Bagi pria kelahiran NTT ini, sulitnya pengendalian ketersediaan dan stabilisasi harga pangan disebabkan tidak hanya faktor distribusi pangan yang bersumber dari kekacauan dan semrawutnya data pangan melainkan juga sangat dipengaruhi oleh kepentingan-kepentingan tertentu, sehingga sangat merugikan masyarakat dan juga Pemerintah.
“Untuk itu harus diwaspadai oleh Pemerintahan Jokowi-JK bila harga dan ketahanan pangan tidak bisa dikendalikan maka saya khawatir stabilitas politik jadi taruhannya. Pun juga pertumbuhan ekonomi bisa terancam,” cemasnya.
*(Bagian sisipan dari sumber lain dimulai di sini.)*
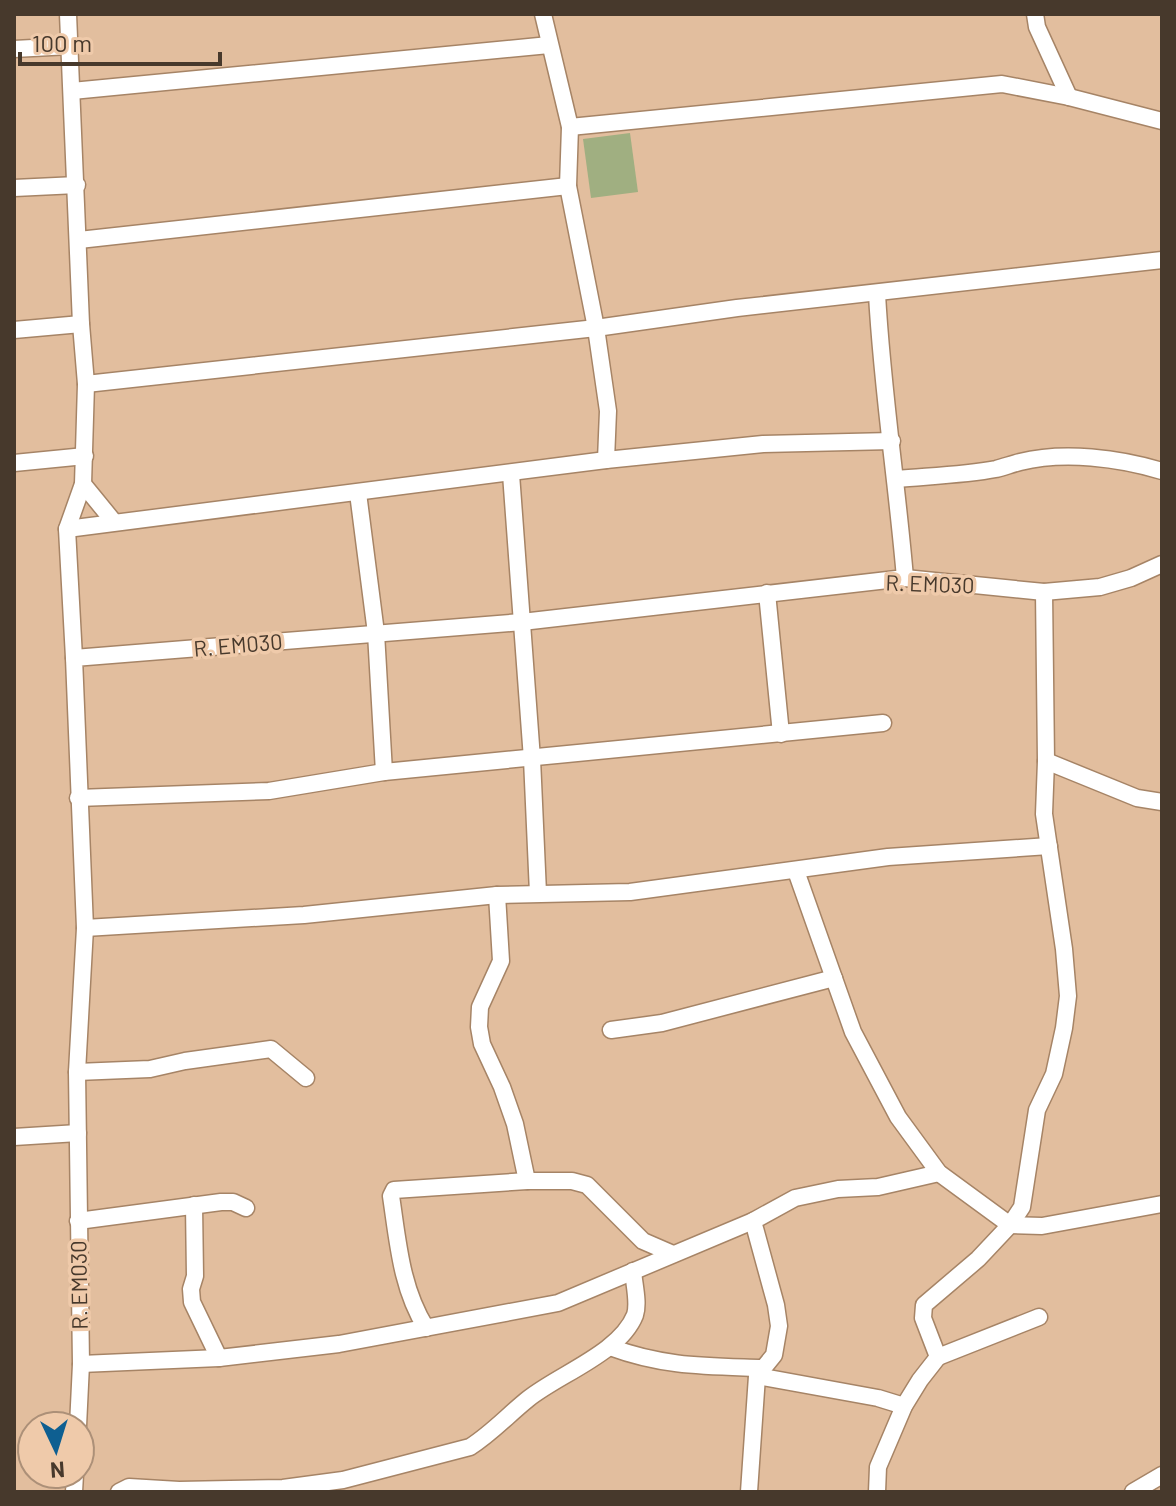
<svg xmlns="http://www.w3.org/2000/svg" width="1176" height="1506" font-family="Barlow,sans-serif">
  <rect width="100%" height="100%" fill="#e2be9e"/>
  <path fill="#a0af81" d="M630,133L638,192L591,198L583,139Z"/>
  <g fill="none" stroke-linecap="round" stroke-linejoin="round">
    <defs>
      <g id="minor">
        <path d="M68,14L81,324L86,384L83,484L67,529L74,658"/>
        <path d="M543,14L570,127L568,186L596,328L608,411L606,460"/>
        <path d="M1035,14L1037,27L1069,97"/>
        <path d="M14,49L70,46"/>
        <path d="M72,91L549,45"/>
        <path d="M570,127L1002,84L1069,97L1162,121"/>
        <path d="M14,188L77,185"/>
        <path d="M79,240L568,186"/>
        <path d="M877,294C882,389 897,483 905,578"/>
        <path d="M14,330L81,324"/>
        <path d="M86,384L596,328L737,308L1162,260"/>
        <path d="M14,463L85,456"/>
        <path d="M511,474L532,759L538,893"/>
        <path d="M897,479C930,476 964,475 996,469C1004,467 1012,464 1020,462C1064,451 1119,458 1162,471"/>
        <path d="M83,484L114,522"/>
        <path d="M358,493L376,633L384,772"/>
        <path d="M67,529L606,460L763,444L892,441"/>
        <path d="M767,593L781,734"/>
        <path d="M1046,761L1137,798L1162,802"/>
        <path d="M78,798L269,791L384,772L883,723"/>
        <path d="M796,871L853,1032L898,1117L939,1173L1010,1225L1042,1226L1162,1204"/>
        <path d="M497,895L501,961L480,1007L479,1027L482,1044L502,1087L515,1124L527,1181H572L587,1185L643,1241L673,1254"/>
        <path d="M85,928L304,915L497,895L630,892L888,857L1049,846"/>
        <path d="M611,1030L662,1023L834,978"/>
        <path d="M77,1072L150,1069L185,1061L271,1049L306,1078"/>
        <path d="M14,1137L78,1133"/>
        <path d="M194,1205L195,1276L191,1289L192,1302L219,1358"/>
        <path d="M78,1221L221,1202H233L246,1208"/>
        <path d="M426,1328C401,1288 398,1242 391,1196L394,1190L527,1181"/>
        <path d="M610,1347C664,1367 706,1366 762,1368"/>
        <path d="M938,1357L1039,1317"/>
        <path d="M81,1364L219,1358L339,1344L558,1303L753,1221L795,1198L838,1189L878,1187L939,1173"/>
        <path d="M757,1376L878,1398L904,1406"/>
        <path d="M78,1426L81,1364L77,1072L85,928L74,658L522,622L905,578L1044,592L1100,587L1131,578L1162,564"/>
        <path d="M74,1492L75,1474"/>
        <path d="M119,1492L129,1487L179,1490L283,1488L343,1480L470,1447C492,1433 508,1415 528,1399C559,1374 620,1353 635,1315C639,1303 634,1284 633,1271"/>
        <path d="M749,1492L757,1376L774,1355L779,1326L776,1305L753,1221"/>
        <path d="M877,1492L878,1467L904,1406L920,1380L938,1357L923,1318L924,1305L978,1259L1010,1225L1022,1207L1037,1110L1054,1074L1064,1028L1068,996L1064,949L1044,814L1046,761L1044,592"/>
        <path d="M1133,1492L1162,1475"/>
      </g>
    </defs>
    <use href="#minor" stroke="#a68466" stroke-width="19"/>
    <use href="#minor" stroke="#fff" stroke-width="16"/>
  </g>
  <g text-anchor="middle" stroke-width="7" stroke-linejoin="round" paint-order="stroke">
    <g font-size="22" fill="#47392c" stroke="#efcaaa">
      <text transform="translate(930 584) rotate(2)" y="8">R. EM030</text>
      <text transform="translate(238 645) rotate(-5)" y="8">R. EM030</text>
      <text transform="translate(79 1285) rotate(-91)" y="8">R. EM030</text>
    </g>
  </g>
  <rect width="1176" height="1506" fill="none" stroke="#47392c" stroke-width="32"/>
  <g transform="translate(56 1450) rotate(176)"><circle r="38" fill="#efcaaa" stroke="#ac9078" stroke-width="2"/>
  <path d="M0-6L14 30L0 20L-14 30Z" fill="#0e5f91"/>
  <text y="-12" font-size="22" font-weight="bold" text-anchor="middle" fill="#47392c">N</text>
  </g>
  <path d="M20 52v12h200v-12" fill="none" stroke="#47392c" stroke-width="4"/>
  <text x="32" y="52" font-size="24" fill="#47392c" stroke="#efcaaa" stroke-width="6" paint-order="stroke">100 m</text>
</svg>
Terkait hal itu, maka menurut hemat Rahman Sabon, Presiden Joko Widodo harus segera memfungsikan Kementerian Pangan dan Bulog/Kepala Badan Pengendali Pangan Nasional (BP2N). Kementerian dan lembaga ini menurut Rahamn Sabon perannya akan lebih kuat untuk melakukan koordinasi dengan mengintegrasikan berbagai lintas kelembagaan/kementerian seperti BPS, Kementerian Pertanian, Kementerian Perdagangan, Bulog dan lainnya untuk mewujudkan ketahanan swasembada pangan secara sinergis sesuai tupoksi masing-masing lembaga. “Mengingat kultural birokrasi Indonesia yang cenderung egosektoral, maka dipandang penting jabatan Menteri yang menangani pangan secara tersendiri dan sekaligus sebagai lembaga otoritas pangan yang tidak semata mata menonjolkan pencarian keuntungan,” ucapnya.
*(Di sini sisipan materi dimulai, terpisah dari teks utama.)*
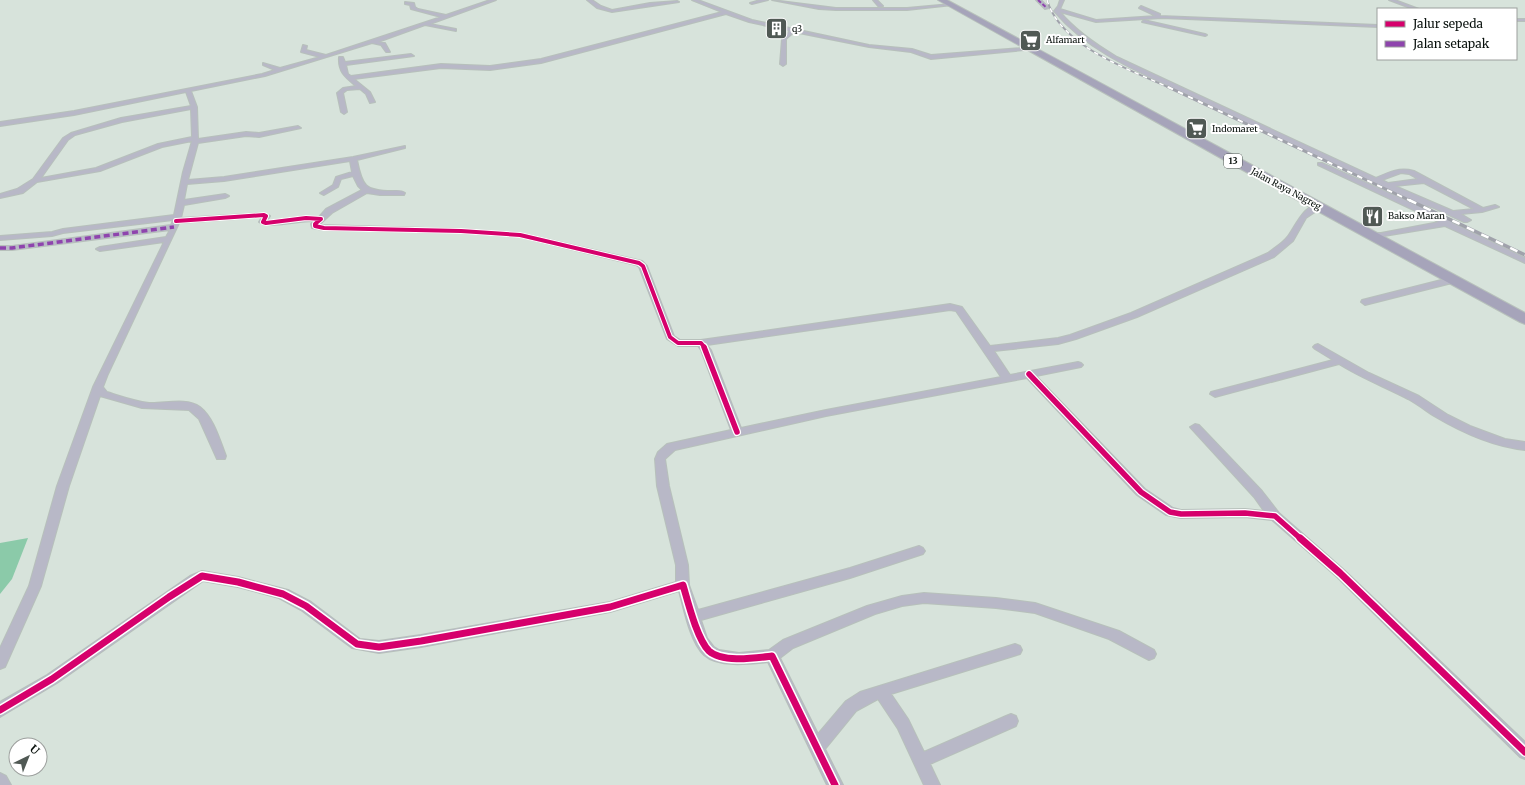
<svg xmlns="http://www.w3.org/2000/svg" width="1525" height="785" font-family="Merriweather,serif">
  <style>
    .forest { fill: #8bcaa9 }
    .lines { fill: none; stroke-linecap: round; stroke-linejoin: round }
    .minor-casing { stroke: #b7c0bb; stroke-width: 2 }
    .trunk-casing { stroke: #b7c0bb; stroke-width: 2 }
    .minor { fill: #b8b8c7; fill-rule: evenodd }
    .trunk { fill: #a6a4ba; fill-rule: evenodd }
    .rail-far2-casing { stroke: #a0a2ab; stroke-width: 2 }
    .rail-far1-casing { stroke: #a0a2ab; stroke-width: 3 }
    .rail-casing { stroke: #a0a2ab; stroke-width: 3.5 }
    .rail-far2 { stroke: #fff; stroke-width: 1.5; stroke-dasharray: 4.5; stroke-linecap: butt }
    .rail-far1 { stroke: #fff; stroke-width: 2; stroke-dasharray: 5.5; stroke-linecap: butt }
    .rail { stroke: #fff; stroke-width: 2.5; stroke-dasharray: 8; stroke-linecap: butt }
    .quiet-far1 { stroke: #8e44ad; stroke-width: 2; stroke-dasharray: 4 2; stroke-linecap: butt }
    .quiet { stroke: #8e44ad; stroke-width: 3.5; stroke-dasharray: 6 3.5; stroke-linecap: butt }
    .cycleway-far2-casing { stroke: #fff; stroke-width: 6 }
    .cycleway-far1-casing { stroke: #fff; stroke-width: 8 }
    .cycleway-casing { stroke: #fff; stroke-width: 10 }
    .cycleway-far2 { stroke: #d6006c; stroke-width: 4 }
    .cycleway-far1 { stroke: #d6006c; stroke-width: 5.5 }
    .cycleway { stroke: #d6006c; stroke-width: 7 }
    .labels { text-anchor: middle; stroke-width: 4; stroke-linejoin: round; paint-order: stroke }
    .far-poi-label { font-size: 9px; fill: #070f0b; stroke: #fff; text-anchor: start }
    .shield { fill: #fff; stroke: #515754; stroke-width: 1 }
    .shield-label { font-size: 9px; font-weight: bold; fill: #070f0b }
    .far-street-label { font-size: 9px; fill: #070f0b; stroke: #fff }
  </style>
  <rect width="100%" height="100%" fill="#d7e3db"/>
  <path class="forest" d="M28 538 12 579 0 594V543Z"/>
  <g class="lines">
    <defs>
      <g id="minor">
        <path d="M490 0H496L430 24 456 29V31L425 25 378 42 385 43 390 52H386L381 45 372 43 265 76 191 91 197 107 198 139 246 132 259 133 298 126 301 128 259 137 246 136 198 143 188 180 224 177 353 157 405 146V148L357 160C362 186 365 191 392 191 397 191 401 190 405 193L404 195H380L367 193 332 213 319 225 461 229 520 233 642 261 647 266 674 336 680 340H701L950 304 962 307 990 346 1058 338 1070 335 1131 313 1268 253C1274 248 1283 243 1288 236 1295 227 1305 202 1321 204V208L1306 218 1293 241 1274 257 1137 317 1076 339 1058 344 994 351 1010 375 1078 362 1081 363 1083 365 1081 367 1036 376 1145 489 1173 508 1181 510 1245 509 1264 511 1254 497 1190 427 1195 424 1199 425 1262 491 1279 513 1344 570 1525 742V759L1520 757 1336 576 1272 520 1245 517 1181 518 1166 515 1137 495 1027 378 826 416 675 450 665 459 669 486 688 565 689 585 698 610 850 568 919 546 923 548 925 551 923 554 850 578 701 620 707 638 714 647 719 650 739 653 769 650 783 640 867 606 902 596 924 593 996 598 1035 603 1119 631 1154 650 1156 654 1154 658 1149 660 1109 639 1035 613 996 608 924 603 902 606 875 614 793 648 780 658 818 734 846 701 860 692 1015 644 1020 646 1022 650 1020 654 891 694 908 719 924 752 1006 716 1011 714 1016 716 1018 721 1016 726 930 764 940 785H924L898 729 878 699 856 711 825 749 843 785H827L768 662C750 664 718 668 704 655 690 642 684 609 679 591L610 612 421 647 379 653 352 648 301 610 279 598 238 587 203 581 57 683 0 717V702L47 675 190 576 202 571 238 577 288 590 311 602 360 639 379 641 421 635 610 602 676 582V565L657 486 655 459 658 452 667 444 731 430 701 350 698 346H678L667 339 639 267 636 265 520 237 461 233 324 230 312 228 311 224 314 221C301 220 268 229 259 222L262 217 179 223 108 374 103 387 107 392C120 396 134 401 149 403 164 404 186 397 200 407 214 418 220 441 226 456L225 459H217L199 419 189 410 142 408 100 396 69 486 41 586 5 667 0 669V648L29 586 57 486 93 387 164 242 100 251 96 249 100 247 166 237 170 230 12 250H0V246H12L171 225 173 220 63 233 52 236 0 240V236L52 232 63 229 174 215 183 172 192 141 162 147 100 171 37 182 23 193 0 198V194L17 189 33 179 63 138 71 133 121 118 191 106 186 92 74 115 0 126V122L74 111 262 74 275 70 263 65V63L280 68 320 57 301 52 303 45 307 46 306 50 326 55 441 17 411 9 410 5 405 4V2L414 3 415 7 418 9 446 15ZM191 109 192 137 158 144 96 168 41 178 68 140 75 135 122 122ZM350 161 352 172 336 177 333 185 320 193 324 195 338 187 341 179 353 176 358 186 362 190 326 209 319 217 306 216 267 221 270 216 264 213 181 218 184 205 225 198 229 196 225 194 184 200 187 184 224 181ZM950 310 956 311 1001 377 826 410 741 428 711 350 707 345Z"/>
        <path d="M587 0H592L601 6 612 10 650 3 677 1 679 2 612 12 597 8Z"/>
        <path d="M692 0H698L752 20 869 45 912 49 931 55 1035 47 1037 48 1035 49 931 59 911 52 869 47 794 32 786 39V64L783 66 780 64 782 39 790 31 749 22 726 14 541 63 490 70 441 68 354 79 370 92 375 102 370 103 366 94 360 89 347 90 343 93 347 112 344 114 341 112 337 93 343 88 356 86C345 77 338 72 339 57H343L345 62 411 54 414 56 346 65 348 74 351 76 441 64 490 66 541 59 722 12Z"/>
        <path d="M760 0H768L752 4 750 3Z"/>
        <path d="M772 0 836 8H907L951 4 953 5 907 10H836L819 9Z"/>
        <path d="M873 0H877L883 6 879 7Z"/>
        <path d="M1036 0H1041L1049 8 1045 9Z"/>
        <path d="M1060 0H1064L1060 9 1096 20 1156 16 1139 8 1141 6 1160 14V16L1378 25V27L1162 18 1096 22 1060 12C1076 31 1095 44 1117 57L1376 178C1389 172 1399 167 1414 171L1483 208 1495 205 1499 207 1482 212 1461 214 1471 220 1467 222H1464L1434 208 1418 203C1344 168 1269 134 1195 98 1145 74 1091 55 1054 11L1058 6ZM1401 173 1409 174 1418 179 1388 183 1382 180ZM1424 183 1474 209 1453 211 1395 186Z"/>
        <path d="M1389 0H1395L1419 9H1413Z"/>
        <rect x="1516" y="19" width="9" height="2"/>
        <path d="M1144 20 1205 34 1207 35 1205 36 1142 22Z"/>
        <path d="M1318 163H1322L1451 221 1452 223 1525 258V263L1445 226 1378 237V233H1381L1439 222 1318 165Z"/>
        <path d="M1453 277 1456 278 1457 280 1456 282 1365 305 1361 302 1362 300Z"/>
        <path d="M1318 344 1369 373 1419 396 1448 415 1470 426 1505 439 1525 442V450C1493 447 1461 432 1434 416 1425 410 1417 404 1408 399 1385 387 1361 378 1339 364L1215 397 1210 394 1211 392 1333 360 1315 349 1313 347 1315 345Z"/>
        <path d="M0 773 6 776 11 785H0Z"/>
      </g>
      <path id="trunk" d="M938 0H947L1525 313V324L1520 322 1228 162Z"/>
    </defs>
    <use href="#minor" class="minor-casing"/>
    <use href="#trunk" class="trunk-casing"/>
    <use href="#minor" class="minor"/>
    <use href="#trunk" class="trunk"/>
    <defs>
      <path id="rail-far2" d="M1047 0C1061 47 1129 69 1170 88"/>
      <path id="rail-far1" d="M1168 87 1411 201"/>
      <path id="rail" d="M1409 200 1525 255"/>
    </defs>
    <use href="#rail-far2" class="rail-far2-casing"/>
    <use href="#rail-far1" class="rail-far1-casing"/>
    <use href="#rail" class="rail-casing"/>
    <use href="#rail-far2" class="rail-far2"/>
    <use href="#rail-far1" class="rail-far1"/>
    <use href="#rail" class="rail"/>
    <path class="quiet-far1" d="M1038 0 1047 8"/>
    <path class="quiet" d="M0 248H12L174 227"/>
    <defs>
      <path id="cycleway-far2" d="M176 221 264 215 266 216 263 222 266 223 306 218 321 219 315 224V226L324 228 461 231 520 235 639 263 643 266 670 337 678 343H701L705 348"/>
      <g id="cycleway-far1">
        <path d="M704 347 737 432"/>
        <path d="M1029 374 1141 492 1170 512 1181 514 1245 513 1275 516 1301 539"/>
      </g>
      <g id="cycleway">
        <path d="M1300 538 1340 573 1525 752"/>
        <path d="M0 710 52 679 169 597 202 576 238 582 283 594 306 606 357 644 379 647 421 641 610 607 683 585C688 602 697 639 709 651 722 663 755 658 772 656L835 785"/>
      </g>
    </defs>
    <use href="#cycleway-far2" class="cycleway-far2-casing"/>
    <use href="#cycleway-far1" class="cycleway-far1-casing"/>
    <use href="#cycleway" class="cycleway-casing"/>
    <use href="#cycleway-far2" class="cycleway-far2"/>
    <use href="#cycleway-far1" class="cycleway-far1"/>
    <use href="#cycleway" class="cycleway"/>
  </g>
  <defs>
    <symbol id="building-square" viewBox="-11 -11 22 22"><rect x="-9" y="-9" width="18" height="18" rx="4" fill="#505954" stroke="#fff"/><path d="M-4-6H4V6H1V3H-1V6H-4ZM-2.5-4.3h1.7v1.8h-1.7ZM.8-4.3h1.7v1.8H.8ZM-2.5-1h1.7V.8h-1.7ZM.8-1h1.7V.8H.8Z" fill="#fff"/></symbol>
    <symbol id="supermarket-square" viewBox="-11 -11 22 22"><rect x="-9" y="-9" width="18" height="18" rx="4" fill="#505954" stroke="#fff"/><path d="M-6-5.5h2.5l.6 2H6L4.5 2H-2.5L-4.4-4H-6ZM-1.5 3.2a1.3 1.3 0 1 0 .1 0ZM3 3.2a1.3 1.3 0 1 0 .1 0Z" fill="#fff"/></symbol>
    <symbol id="restaurant-square" viewBox="-11 -11 22 22"><rect x="-9" y="-9" width="18" height="18" rx="4" fill="#505954" stroke="#fff"/><path d="M-5-6h1v4h1v-4h1v4h1v-4h1v5L-1.5 .5V6h-2V.5L-5-1ZM5-6V6H3V1.5H1.5Q1.5-4 5-6Z" fill="#fff"/></symbol>
  </defs>
  <g fill-rule="evenodd">
    <use href="#building-square" x="764" y="16" width="25" height="25"/>
    <use href="#supermarket-square" x="1018" y="28" width="25" height="25"/>
    <use href="#supermarket-square" x="1184" y="116" width="25" height="25"/>
    <use href="#restaurant-square" x="1360" y="204" width="25" height="25"/>
  </g>
  <g class="labels">
    <g class="far-poi-label">
      <text x="792" y="32">q3</text>
      <text x="1046" y="43">Alfamart</text>
      <text x="1212" y="132">Indomaret</text>
      <text x="1388" y="219">Bakso Maran</text>
    </g>
    <rect class="shield" x="1224" y="154" width="18" height="14" rx="3"/>
    <g class="shield-label">
      <text x="1233" y="164">13</text>
    </g>
    <g class="far-street-label">
      <text transform="translate(1286 189) rotate(28)" y="3">Jalan Raya Nagreg</text>
    </g>
  </g>
  <rect x="1377" y="8" width="140" height="52" fill="#ffffff" stroke="#9c9f9d"/>
  <rect x="1385" y="21" width="20" height="6" fill="#d6006c" stroke="#9c9f9d"/>
  <text x="1413" y="28" font-size="12" fill="#070f0b">Jalur sepeda</text>
  <rect x="1385" y="41" width="20" height="6" fill="#8e44ad" stroke="#9c9f9d"/>
  <text x="1413" y="48" font-size="12" fill="#070f0b">Jalan setapak</text>
  <g transform="translate(28 757) rotate(43)"><circle r="19" fill="#ffffff" stroke="#9c9f9d"/>
  <path d="M0-3L7 15L0 10L-7 15Z" fill="#505954"/>
  <text y="-6" font-size="11" font-weight="bold" text-anchor="middle" fill="#070f0b">U</text>
  </g>
</svg>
Untuk diketahui, menurut Rahman Sabon usulan solutif berupa lembaga Kementerian Pangan dan Bulog sekaligus merangkap Badan Pengendali Pangan Nasional (Kepala BP2N) sudah lama digagas sehingga dapat menjadi jawaban atas tuntutan perlunya lembaga pangan sesuai amanah UU Pangan Nomor 18 tahun 2012.
“Lembaga ini seharusnya sudah dibentuk pada akhir Nopember 2015 sesuai amanat UU Pangan. Mendesak dibentuk karena saya melihat kurang optimalnya pelaksanaan Perpres Nomor 48 tahun 2016 tentang penugasan pada Bulog terkait Ketahanan pangan nasional. Ia bisa lebih cepat dan efektif dengan menggabungkan dan terbentuk lembaga seperti Kementerian Pangan dan Bulog/Badan Pengendali Pangan Nasional (BP2N),” pungkas Rahman.